Bonhoeffer was one of the very few who reacted quickly and well to this challenge. In a paper written April 1933, just two months into Hitler’s time in power, Dietrich protested the application of the “Aryan clause” to the Christian ministry, and appealed for solidarity with all Jews—secular, Christian, as well as those in Judaism. It was this paper that he said that if a government fails in its responsibility and becomes either tyrannical or permits anarchy, it is the duty of the church not only to bind up the wounds of the oppressed but “to put a spoke in the wheel” of the failed government. When he read this paper before a group of Lutheran pastors in Berlin some left the room in protest against its revolutionary implications.

The steady increases of laws eroding Jewish life Germany arrived at a new stage of violence with a carefully prepared nation-wide pogrom the nights of November 9-10, 1938. It has become known as Kristallnacht (Crystal Night) because of the broken glass in hundreds of destroyed Jewish stores and the 250 burned synagogues. The two pictures on the left are from that night of terror. At the time Bonhoeffer was in north Germany and heard the news by radio. Included in his devotional reading that day was Psalm 74. He put the date (European style) in the margin by verse 8 and an explanation point beside verse 9. That page in his Bible is shown on the right. The two verses in English read:

They burned all the meeting places of God in the land.
We do not see our signs; there is no longer any prophet,
and there is none among us who knows how long.

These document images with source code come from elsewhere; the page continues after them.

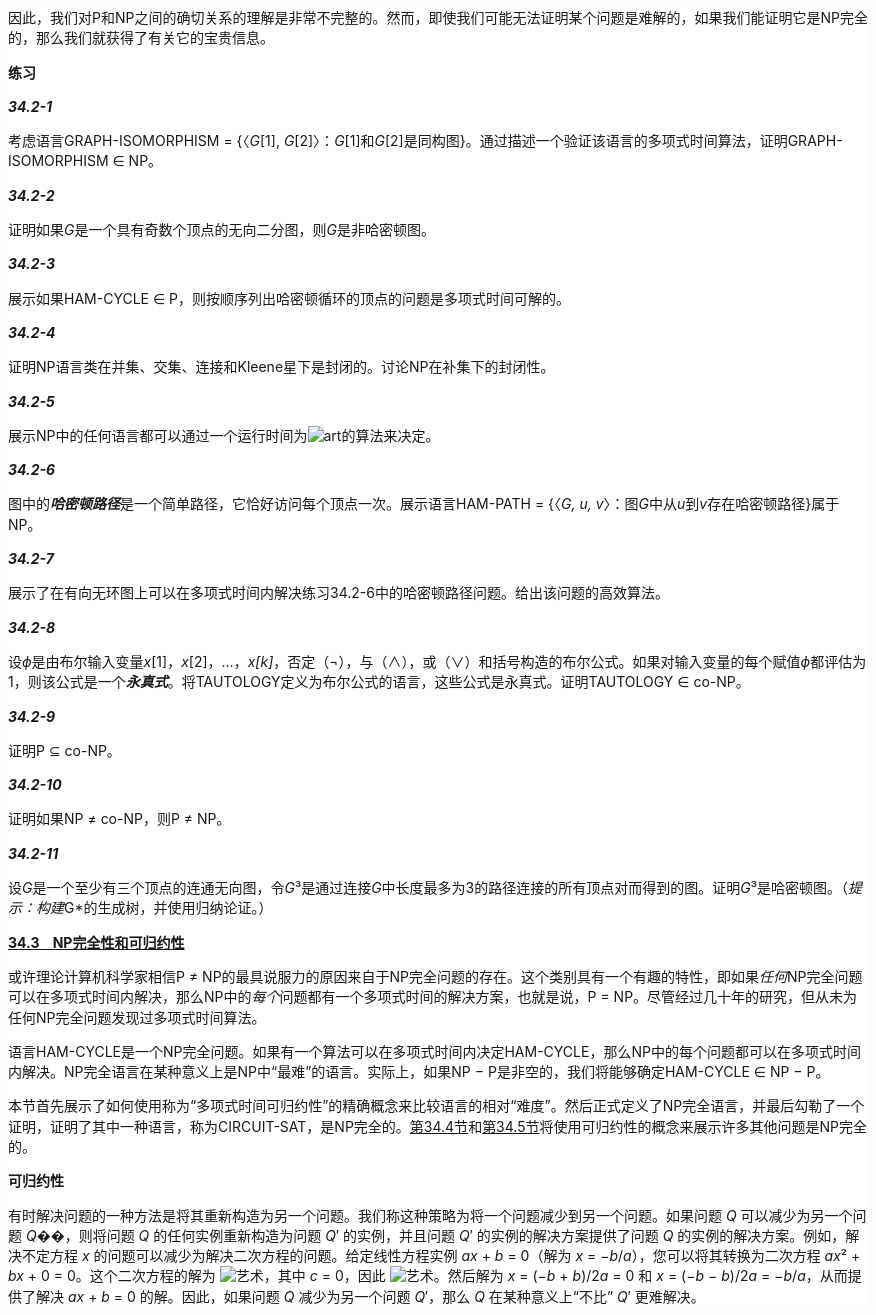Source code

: 因此，我们对P和NP之间的确切关系的理解是非常不完整的。然而，即使我们可能无法证明某个问题是难解的，如果我们能证明它是NP完全的，那么我们就获得了有关它的宝贵信息。

**练习**

***34.2-1***

考虑语言GRAPH-ISOMORPHISM = {〈*G*[1], *G*[2]〉：*G*[1]和*G*[2]是同构图}。通过描述一个验证该语言的多项式时间算法，证明GRAPH-ISOMORPHISM ∈ NP。

***34.2-2***

证明如果*G*是一个具有奇数个顶点的无向二分图，则*G*是非哈密顿图。

***34.2-3***

展示如果HAM-CYCLE ∈ P，则按顺序列出哈密顿循环的顶点的问题是多项式时间可解的。

***34.2-4***

证明NP语言类在并集、交集、连接和Kleene星下是封闭的。讨论NP在补集下的封闭性。

***34.2-5***

展示NP中的任何语言都可以通过一个运行时间为![art](images/Art_P1434a.jpg)的算法来决定。

***34.2-6***

图中的***哈密顿路径***是一个简单路径，它恰好访问每个顶点一次。展示语言HAM-PATH = {〈*G, u, v*〉：图*G*中从*u*到*v*存在哈密顿路径}属于NP。

***34.2-7***

展示了在有向无环图上可以在多项式时间内解决练习34.2-6中的哈密顿路径问题。给出该问题的高效算法。

***34.2-8***

设*ϕ*是由布尔输入变量*x*[1]，*x*[2]，…，*x[k]*，否定（¬），与（∧），或（∨）和括号构造的布尔公式。如果对输入变量的每个赋值*ϕ*都评估为1，则该公式是一个***永真式***。将TAUTOLOGY定义为布尔公式的语言，这些公式是永真式。证明TAUTOLOGY ∈ co-NP。

***34.2-9***

证明P ⊆ co-NP。

***34.2-10***

证明如果NP ≠ co-NP，则P ≠ NP。

***34.2-11***

设*G*是一个至少有三个顶点的连通无向图，令*G*³是通过连接*G*中长度最多为3的路径连接的所有顶点对而得到的图。证明*G*³是哈密顿图。（*提示：构建*G*的生成树，并使用归纳论证。）

[**34.3    NP完全性和可归约性**](toc.xhtml#Rh1-201)

或许理论计算机科学家相信P ≠ NP的最具说服力的原因来自于NP完全问题的存在。这个类别具有一个有趣的特性，即如果*任何*NP完全问题可以在多项式时间内解决，那么NP中的*每个*问题都有一个多项式时间的解决方案，也就是说，P = NP。尽管经过几十年的研究，但从未为任何NP完全问题发现过多项式时间算法。

语言HAM-CYCLE是一个NP完全问题。如果有一个算法可以在多项式时间内决定HAM-CYCLE，那么NP中的每个问题都可以在多项式时间内解决。NP完全语言在某种意义上是NP中“最难”的语言。实际上，如果NP − P是非空的，我们将能够确定HAM-CYCLE ∈ NP − P。

本节首先展示了如何使用称为“多项式时间可归约性”的精确概念来比较语言的相对“难度”。然后正式定义了NP完全语言，并最后勾勒了一个证明，证明了其中一种语言，称为CIRCUIT-SAT，是NP完全的。[第34.4节](chapter034.xhtml#Sec_34.4)和[第34.5节](chapter034.xhtml#Sec_34.5)将使用可归约性的概念来展示许多其他问题是NP完全的。

**可归约性**

有时解决问题的一种方法是将其重新构造为另一个问题。我们称这种策略为将一个问题减少到另一个问题。如果问题 *Q* 可以减少为另一个问题 *Q*��，则将问题 *Q* 的任何实例重新构造为问题 *Q*′ 的实例，并且问题 *Q*′ 的实例的解决方案提供了问题 *Q* 的实例的解决方案。例如，解决不定方程 *x* 的问题可以减少为解决二次方程的问题。给定线性方程实例 *ax* + *b* = 0（解为 *x* = −*b*/*a*），您可以将其转换为二次方程 *ax*² + *bx* + 0 = 0。这个二次方程的解为 ![艺术](images/Art_P1435.jpg)，其中 *c* = 0，因此 ![艺术](images/Art_P1436.jpg)。然后解为 *x* = (−*b* + *b*)/2*a* = 0 和 *x* = (−*b* − *b*)/2*a* = −*b*/*a*，从而提供了解决 *ax* + *b* = 0 的解。因此，如果问题 *Q* 减少为另一个问题 *Q*′，那么 *Q* 在某种意义上“不比” *Q*′ 更难解决。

To their credit, the Christian churches had more success than any other institution of Germany in resisting Nazi control (“coordination”), but to their shame they were tragically deficient in speaking out against Hitler’s racial barbarism. Bonhoeffer was one of the few who did. According to his biographer the “persecution of the Jews in Germany was the main reason for Bonhoeffer’s decision to take an active part in political conspiracy.” There is evidence that his reflections and prayers in the days following Kristallnacht were important for him in arriving at that decision.